▶ _Prompt_: How do the lines below between the ones holding "En la barra" and "Si, por cualquier", inclusive, read? Give them again exactly, with no other lines.

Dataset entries

————

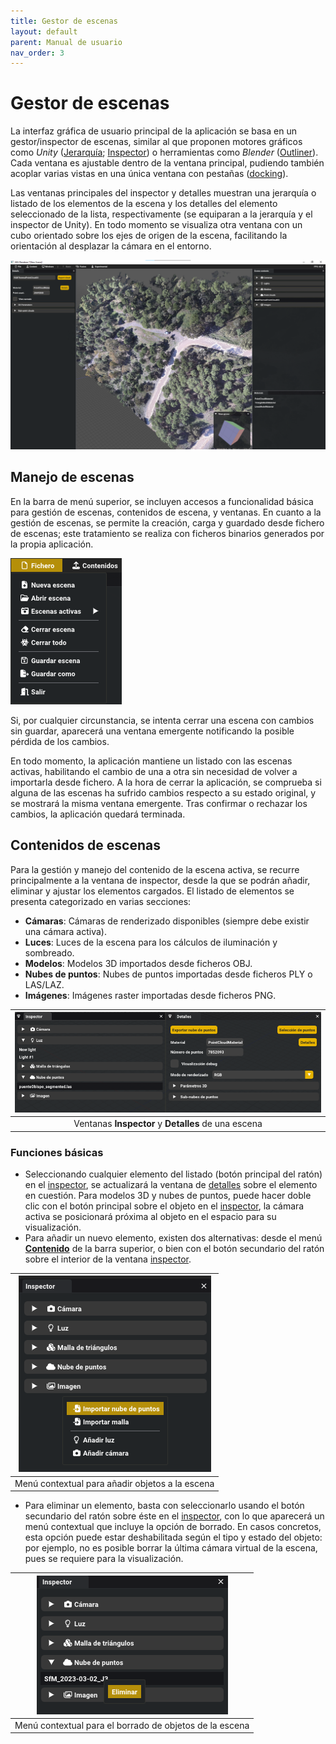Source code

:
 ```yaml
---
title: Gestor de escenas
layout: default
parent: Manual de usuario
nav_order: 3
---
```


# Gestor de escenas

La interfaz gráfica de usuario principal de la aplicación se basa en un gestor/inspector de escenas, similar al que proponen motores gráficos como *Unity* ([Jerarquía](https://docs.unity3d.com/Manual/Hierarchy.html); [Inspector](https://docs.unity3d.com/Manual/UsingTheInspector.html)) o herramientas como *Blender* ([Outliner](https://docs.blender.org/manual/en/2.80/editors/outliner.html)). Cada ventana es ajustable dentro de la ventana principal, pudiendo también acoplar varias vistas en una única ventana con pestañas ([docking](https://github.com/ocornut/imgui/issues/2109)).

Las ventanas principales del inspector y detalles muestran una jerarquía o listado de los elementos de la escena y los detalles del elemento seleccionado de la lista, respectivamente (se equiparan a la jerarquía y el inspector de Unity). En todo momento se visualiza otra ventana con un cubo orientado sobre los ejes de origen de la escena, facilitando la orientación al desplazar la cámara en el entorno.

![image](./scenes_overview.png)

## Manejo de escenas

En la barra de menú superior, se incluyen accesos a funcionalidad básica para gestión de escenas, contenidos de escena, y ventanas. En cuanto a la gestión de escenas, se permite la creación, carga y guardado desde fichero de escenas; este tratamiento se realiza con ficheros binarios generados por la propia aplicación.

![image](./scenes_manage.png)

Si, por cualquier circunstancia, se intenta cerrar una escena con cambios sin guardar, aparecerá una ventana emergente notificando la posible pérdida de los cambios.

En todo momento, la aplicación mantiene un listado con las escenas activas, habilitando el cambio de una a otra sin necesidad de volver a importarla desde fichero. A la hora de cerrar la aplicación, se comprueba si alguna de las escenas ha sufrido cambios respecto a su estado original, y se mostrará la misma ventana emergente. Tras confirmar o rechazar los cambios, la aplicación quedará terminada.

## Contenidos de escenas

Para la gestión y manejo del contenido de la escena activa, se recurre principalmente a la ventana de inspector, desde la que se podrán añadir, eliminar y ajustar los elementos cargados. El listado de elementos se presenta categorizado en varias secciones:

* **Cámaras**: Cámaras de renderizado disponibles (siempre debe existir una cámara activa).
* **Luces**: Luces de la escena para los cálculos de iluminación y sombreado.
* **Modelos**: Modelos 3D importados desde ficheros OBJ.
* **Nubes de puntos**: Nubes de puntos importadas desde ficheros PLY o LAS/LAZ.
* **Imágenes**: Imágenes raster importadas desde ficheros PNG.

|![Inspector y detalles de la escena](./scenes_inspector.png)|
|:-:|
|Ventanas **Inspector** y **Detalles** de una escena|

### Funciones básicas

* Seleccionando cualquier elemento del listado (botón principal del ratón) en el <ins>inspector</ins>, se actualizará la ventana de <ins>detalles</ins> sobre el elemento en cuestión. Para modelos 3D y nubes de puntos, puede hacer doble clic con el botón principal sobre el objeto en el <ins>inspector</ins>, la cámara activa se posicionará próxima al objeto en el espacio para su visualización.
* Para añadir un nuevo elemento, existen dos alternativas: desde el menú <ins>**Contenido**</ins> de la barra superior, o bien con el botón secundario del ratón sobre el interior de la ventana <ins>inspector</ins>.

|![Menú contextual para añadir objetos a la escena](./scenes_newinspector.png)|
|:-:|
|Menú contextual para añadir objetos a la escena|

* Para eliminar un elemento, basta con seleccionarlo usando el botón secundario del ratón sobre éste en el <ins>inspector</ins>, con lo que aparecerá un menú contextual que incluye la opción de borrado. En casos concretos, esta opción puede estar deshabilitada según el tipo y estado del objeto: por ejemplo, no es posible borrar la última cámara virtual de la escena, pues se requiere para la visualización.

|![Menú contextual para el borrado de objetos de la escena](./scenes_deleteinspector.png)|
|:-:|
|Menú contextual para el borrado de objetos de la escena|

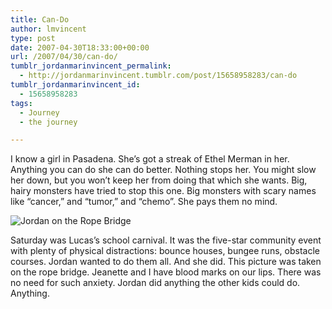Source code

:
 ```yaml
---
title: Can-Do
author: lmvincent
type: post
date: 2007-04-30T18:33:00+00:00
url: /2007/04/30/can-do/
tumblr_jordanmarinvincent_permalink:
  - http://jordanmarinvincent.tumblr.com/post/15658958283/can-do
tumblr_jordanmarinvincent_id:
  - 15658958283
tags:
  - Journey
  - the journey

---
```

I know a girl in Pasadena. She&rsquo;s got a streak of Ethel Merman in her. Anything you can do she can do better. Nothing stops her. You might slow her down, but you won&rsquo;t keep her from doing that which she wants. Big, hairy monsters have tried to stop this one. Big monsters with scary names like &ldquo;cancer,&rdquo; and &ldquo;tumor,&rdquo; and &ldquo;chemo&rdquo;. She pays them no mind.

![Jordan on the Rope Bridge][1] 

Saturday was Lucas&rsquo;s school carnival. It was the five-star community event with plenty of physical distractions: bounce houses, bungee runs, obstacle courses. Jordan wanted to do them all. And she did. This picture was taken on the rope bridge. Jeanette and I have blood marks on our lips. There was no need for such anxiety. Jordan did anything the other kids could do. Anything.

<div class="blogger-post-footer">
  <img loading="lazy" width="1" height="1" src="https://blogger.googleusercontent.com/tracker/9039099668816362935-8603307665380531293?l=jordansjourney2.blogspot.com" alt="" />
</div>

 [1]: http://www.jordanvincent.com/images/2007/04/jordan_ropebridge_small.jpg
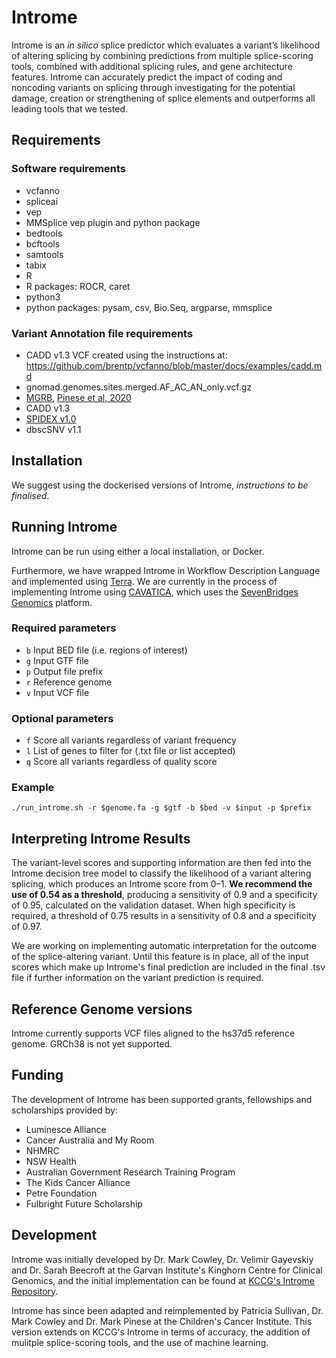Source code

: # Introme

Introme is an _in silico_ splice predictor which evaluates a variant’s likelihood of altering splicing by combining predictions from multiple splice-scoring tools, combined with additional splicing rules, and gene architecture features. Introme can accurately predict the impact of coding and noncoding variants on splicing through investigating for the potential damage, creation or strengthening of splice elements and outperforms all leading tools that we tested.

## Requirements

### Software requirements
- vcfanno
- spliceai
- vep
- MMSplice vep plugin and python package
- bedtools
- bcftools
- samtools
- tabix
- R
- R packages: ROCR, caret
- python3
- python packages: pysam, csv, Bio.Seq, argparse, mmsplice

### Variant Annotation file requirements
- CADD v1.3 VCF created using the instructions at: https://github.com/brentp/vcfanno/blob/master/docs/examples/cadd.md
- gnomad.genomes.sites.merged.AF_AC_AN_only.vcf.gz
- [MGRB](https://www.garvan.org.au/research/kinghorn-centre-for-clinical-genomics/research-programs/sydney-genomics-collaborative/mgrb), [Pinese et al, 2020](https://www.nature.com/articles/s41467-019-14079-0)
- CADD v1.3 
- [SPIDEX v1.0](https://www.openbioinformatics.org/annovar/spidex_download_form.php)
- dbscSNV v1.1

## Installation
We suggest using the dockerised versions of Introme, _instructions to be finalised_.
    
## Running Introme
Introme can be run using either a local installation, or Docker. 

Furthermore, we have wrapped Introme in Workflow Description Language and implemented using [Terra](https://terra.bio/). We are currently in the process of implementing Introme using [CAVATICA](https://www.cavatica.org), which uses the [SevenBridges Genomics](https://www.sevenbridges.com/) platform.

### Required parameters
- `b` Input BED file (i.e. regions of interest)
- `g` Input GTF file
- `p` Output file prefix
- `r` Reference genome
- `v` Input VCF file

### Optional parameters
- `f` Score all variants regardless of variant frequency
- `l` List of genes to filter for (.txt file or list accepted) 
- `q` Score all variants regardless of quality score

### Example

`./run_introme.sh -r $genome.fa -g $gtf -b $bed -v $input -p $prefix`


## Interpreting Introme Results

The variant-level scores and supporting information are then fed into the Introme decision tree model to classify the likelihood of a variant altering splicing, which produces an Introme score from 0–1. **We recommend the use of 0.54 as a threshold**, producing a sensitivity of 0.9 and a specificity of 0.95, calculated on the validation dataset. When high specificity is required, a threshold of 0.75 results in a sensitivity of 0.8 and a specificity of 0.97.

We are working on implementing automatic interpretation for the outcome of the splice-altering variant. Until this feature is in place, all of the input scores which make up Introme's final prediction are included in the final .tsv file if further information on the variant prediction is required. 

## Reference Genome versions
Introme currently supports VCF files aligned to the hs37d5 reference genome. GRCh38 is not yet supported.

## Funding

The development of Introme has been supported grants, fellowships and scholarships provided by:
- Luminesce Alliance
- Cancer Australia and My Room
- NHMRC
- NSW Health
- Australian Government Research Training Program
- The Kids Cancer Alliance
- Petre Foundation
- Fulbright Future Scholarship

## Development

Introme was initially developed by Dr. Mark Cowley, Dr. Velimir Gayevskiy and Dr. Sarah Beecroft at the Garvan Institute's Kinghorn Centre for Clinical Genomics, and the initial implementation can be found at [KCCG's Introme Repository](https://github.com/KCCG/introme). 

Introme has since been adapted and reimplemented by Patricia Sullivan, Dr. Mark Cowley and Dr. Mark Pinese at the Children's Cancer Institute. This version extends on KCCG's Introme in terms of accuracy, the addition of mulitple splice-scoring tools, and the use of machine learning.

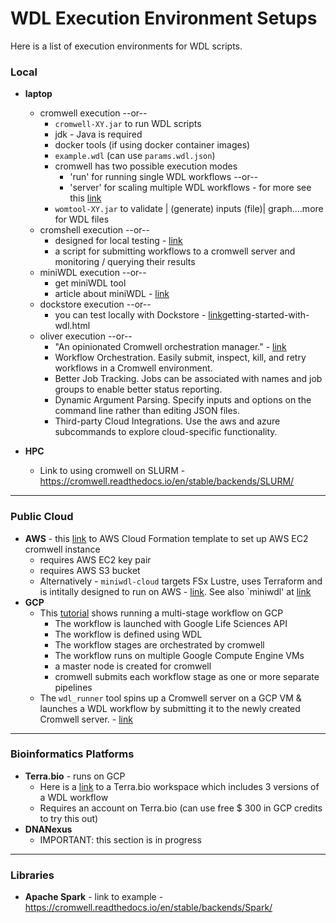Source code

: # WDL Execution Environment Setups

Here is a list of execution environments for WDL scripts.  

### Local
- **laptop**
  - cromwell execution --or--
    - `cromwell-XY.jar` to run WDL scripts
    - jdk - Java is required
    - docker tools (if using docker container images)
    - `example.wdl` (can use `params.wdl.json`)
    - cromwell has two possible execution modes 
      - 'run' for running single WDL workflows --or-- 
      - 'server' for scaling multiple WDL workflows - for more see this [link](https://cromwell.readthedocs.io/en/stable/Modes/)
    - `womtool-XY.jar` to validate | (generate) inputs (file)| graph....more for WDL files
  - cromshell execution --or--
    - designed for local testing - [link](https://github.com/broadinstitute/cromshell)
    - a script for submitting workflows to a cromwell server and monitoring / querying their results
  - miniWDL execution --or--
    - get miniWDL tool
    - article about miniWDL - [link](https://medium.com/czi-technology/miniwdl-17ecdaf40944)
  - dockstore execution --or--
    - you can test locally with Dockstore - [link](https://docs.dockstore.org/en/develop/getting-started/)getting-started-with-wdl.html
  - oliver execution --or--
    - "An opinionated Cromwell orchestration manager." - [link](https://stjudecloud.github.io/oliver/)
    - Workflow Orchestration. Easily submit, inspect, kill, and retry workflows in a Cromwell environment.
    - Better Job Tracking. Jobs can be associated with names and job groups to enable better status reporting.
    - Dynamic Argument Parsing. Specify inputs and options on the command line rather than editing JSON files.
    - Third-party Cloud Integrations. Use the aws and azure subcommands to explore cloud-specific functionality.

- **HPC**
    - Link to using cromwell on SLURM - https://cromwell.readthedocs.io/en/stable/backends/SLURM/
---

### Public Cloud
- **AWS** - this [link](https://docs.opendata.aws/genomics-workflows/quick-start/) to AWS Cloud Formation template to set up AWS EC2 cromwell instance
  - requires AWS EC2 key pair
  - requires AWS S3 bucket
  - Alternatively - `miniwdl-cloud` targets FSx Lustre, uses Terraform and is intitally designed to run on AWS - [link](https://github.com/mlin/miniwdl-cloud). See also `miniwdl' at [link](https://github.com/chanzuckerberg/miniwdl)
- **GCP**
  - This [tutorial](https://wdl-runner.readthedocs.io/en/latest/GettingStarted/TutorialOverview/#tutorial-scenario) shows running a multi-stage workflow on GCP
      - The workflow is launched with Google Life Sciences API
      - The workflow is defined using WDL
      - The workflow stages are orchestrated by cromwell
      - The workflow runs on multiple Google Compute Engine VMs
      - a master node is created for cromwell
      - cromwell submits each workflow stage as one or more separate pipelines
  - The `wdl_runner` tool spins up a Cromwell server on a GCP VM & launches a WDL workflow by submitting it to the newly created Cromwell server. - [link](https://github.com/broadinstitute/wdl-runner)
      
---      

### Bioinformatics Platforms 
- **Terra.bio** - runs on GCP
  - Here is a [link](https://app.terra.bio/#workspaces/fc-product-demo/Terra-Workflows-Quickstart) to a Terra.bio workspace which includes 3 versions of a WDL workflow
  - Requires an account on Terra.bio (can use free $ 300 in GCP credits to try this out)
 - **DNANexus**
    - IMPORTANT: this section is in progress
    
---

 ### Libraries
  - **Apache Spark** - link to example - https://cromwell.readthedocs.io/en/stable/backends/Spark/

————

▶ _Solution to this task_:
En la barra de menú superior, se incluyen accesos a funcionalidad básica para gestión de escenas, contenidos de escena, y ventanas. En cuanto a la gestión de escenas, se permite la creación, carga y guardado desde fichero de escenas; este tratamiento se realiza con ficheros binarios generados por la propia aplicación.

![image](./scenes_manage.png)

Si, por cualquier circunstancia, se intenta cerrar una escena con cambios sin guardar, aparecerá una ventana emergente notificando la posible pérdida de los cambios.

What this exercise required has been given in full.